THE TASK -
If a line below contains the string "error", copy it out.

EXERCISE DATA -

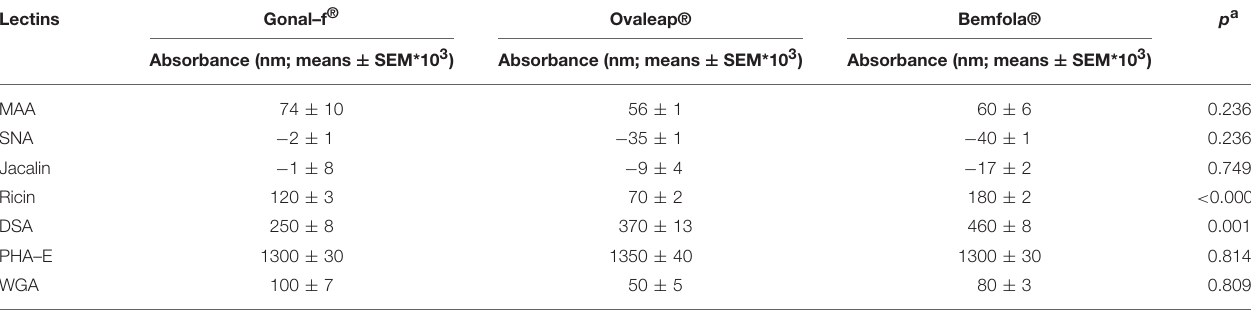
TABLE 1 | ELISA lectin analysis of reference and biosimilar follitropin alfa preparations. Lectins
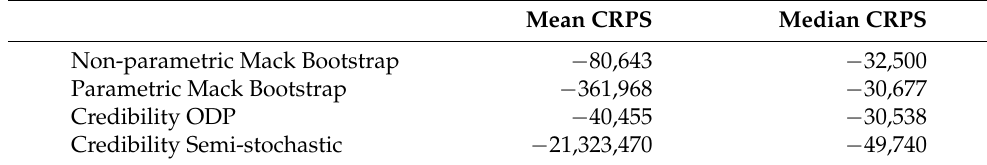
Table A2. Mean and median CRPS values if the underlying model is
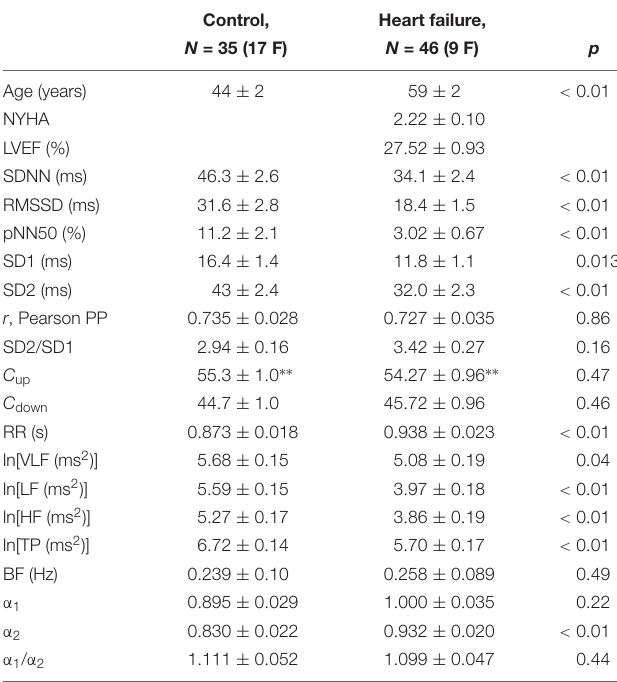
TABLE 1 | Anthropometric data, clinical parameters, and linear and non-linear parameters of heart interbeat intervals in healthy control subjects and heart failure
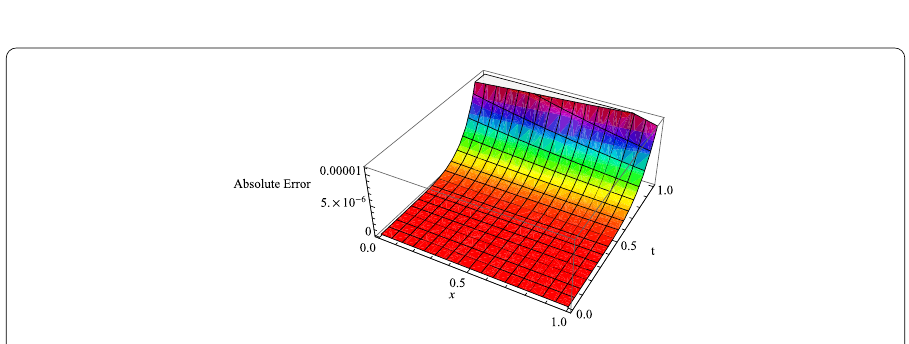
Figure 14 Plot of absolute error E 7 ( w ) = | w ( x , t ) – w 7 ( x , t ) | using HATM when λ = 1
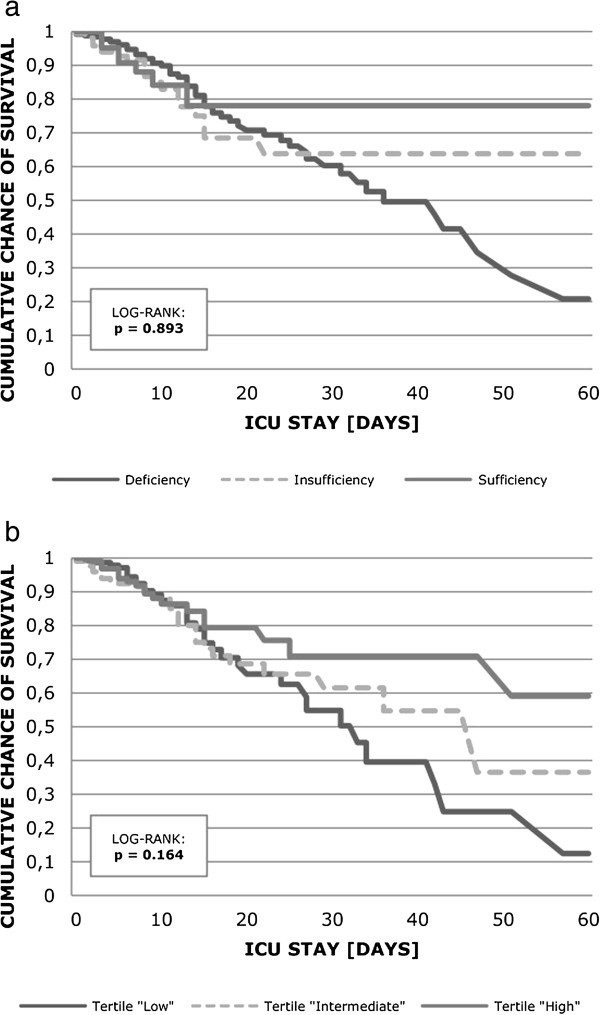
Unadjusted Kaplan-Meier plot for ICU survival stratified by definition of vitamin D deficiency (a) and month-specific vitamin D tertiles (b). Using the log-rank test, ICU mortality was not significantly different between groups (P = 0.893 for vitamin D sufficiency/insufficiency/deficiency classification and 0.164 for tertiles).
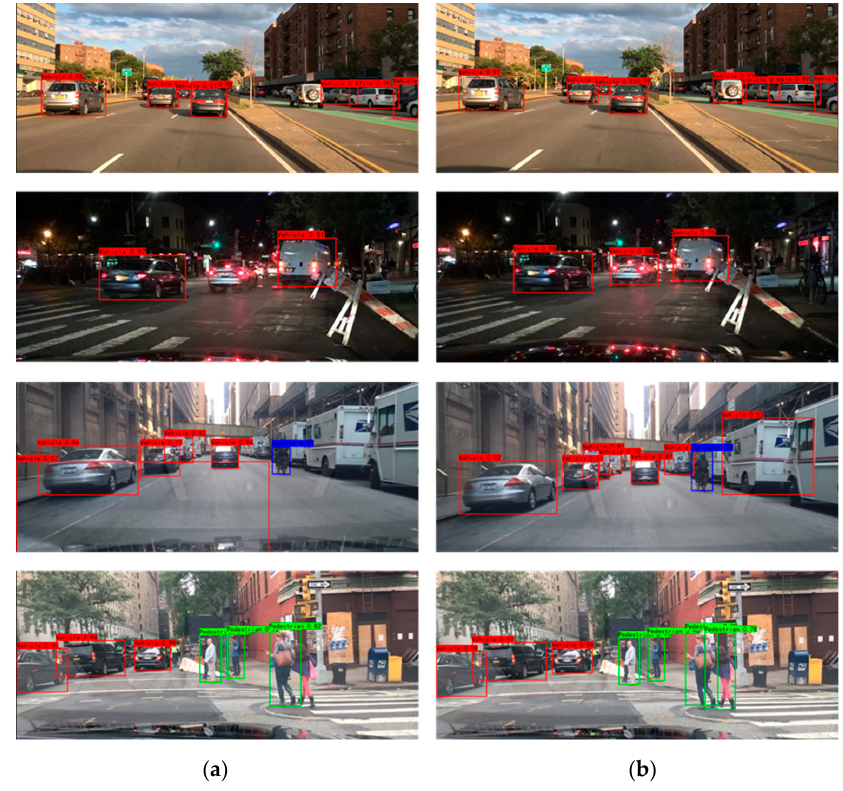
Figure 17. Object detection results of KITTI dataset: ( a ) YOLOv4; ( b ) VV-YOLO.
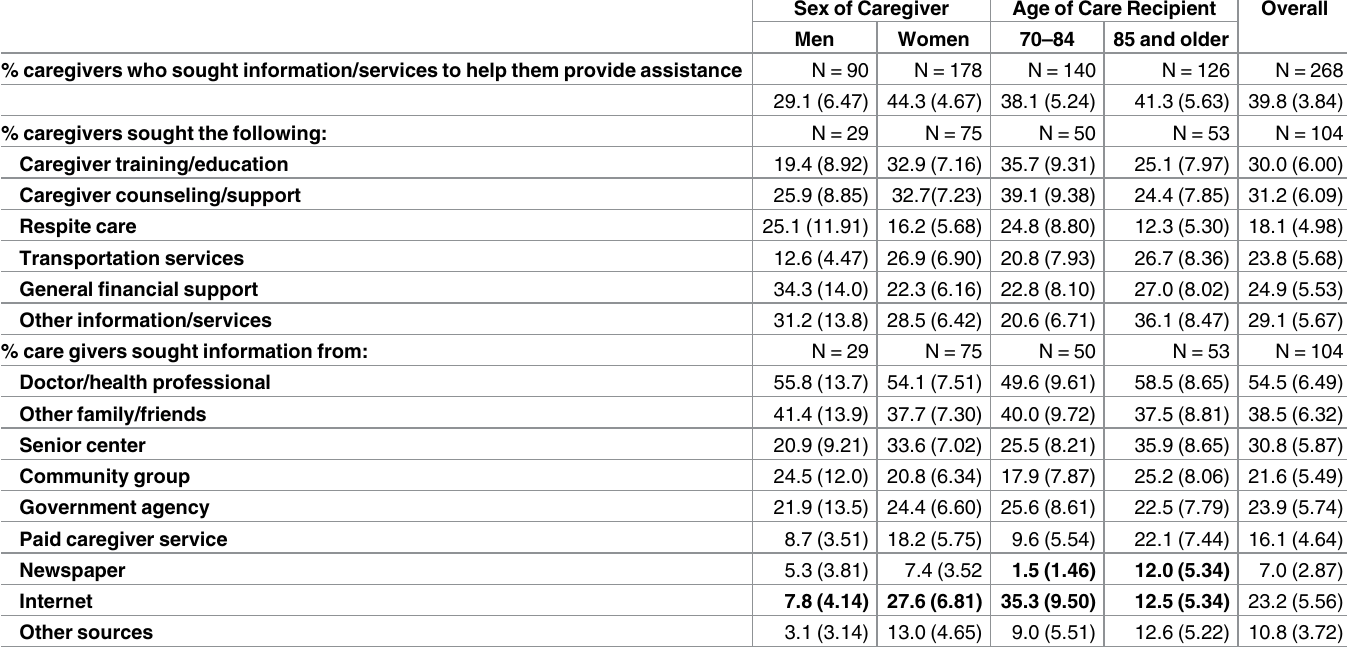
Table 6. Transportation caregiverinformation seeking by sex, age of care recipient, and overall (standard error of the percent).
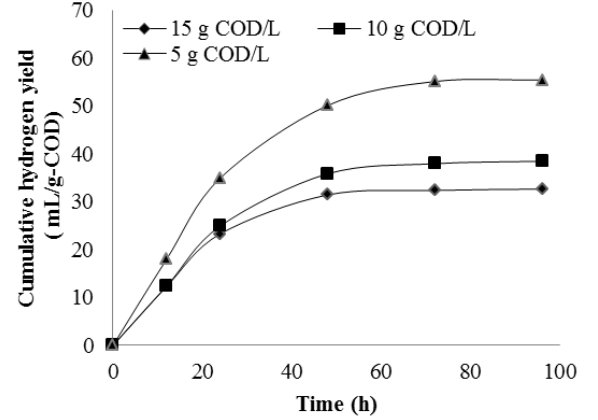
Fig. 1. The effect of substrate concentration on the hydrogen yield at constant initial pH of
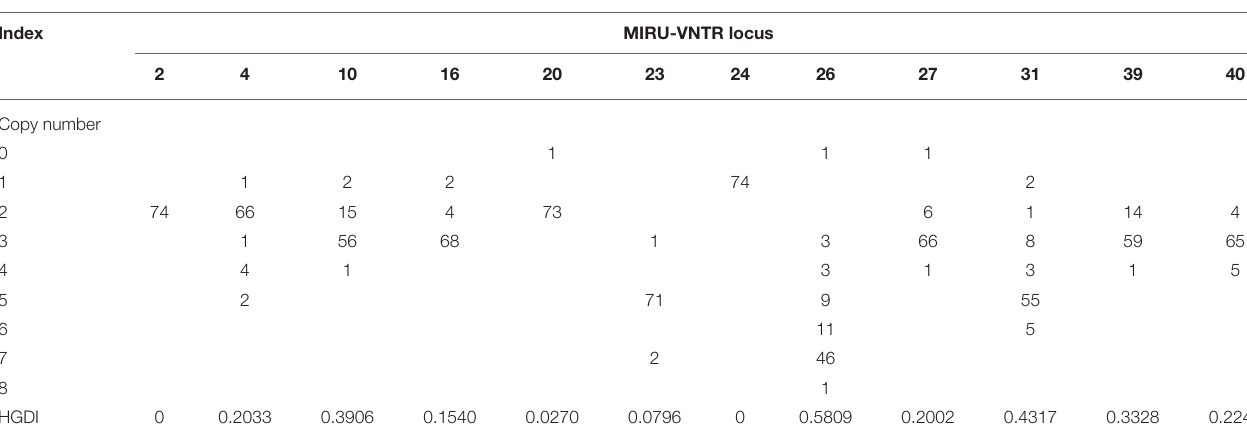
TABLE 3 | Resolution of each polymorphic site for 37 paired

YOUR RESPONSE -
Figure 14 Plot of absolute error E 7 ( w ) = | w ( x , t ) – w 7 ( x , t ) | using HATM when λ = 1
Table 6. Transportation caregiverinformation seeking by sex, age of care recipient, and overall (standard error of the percent).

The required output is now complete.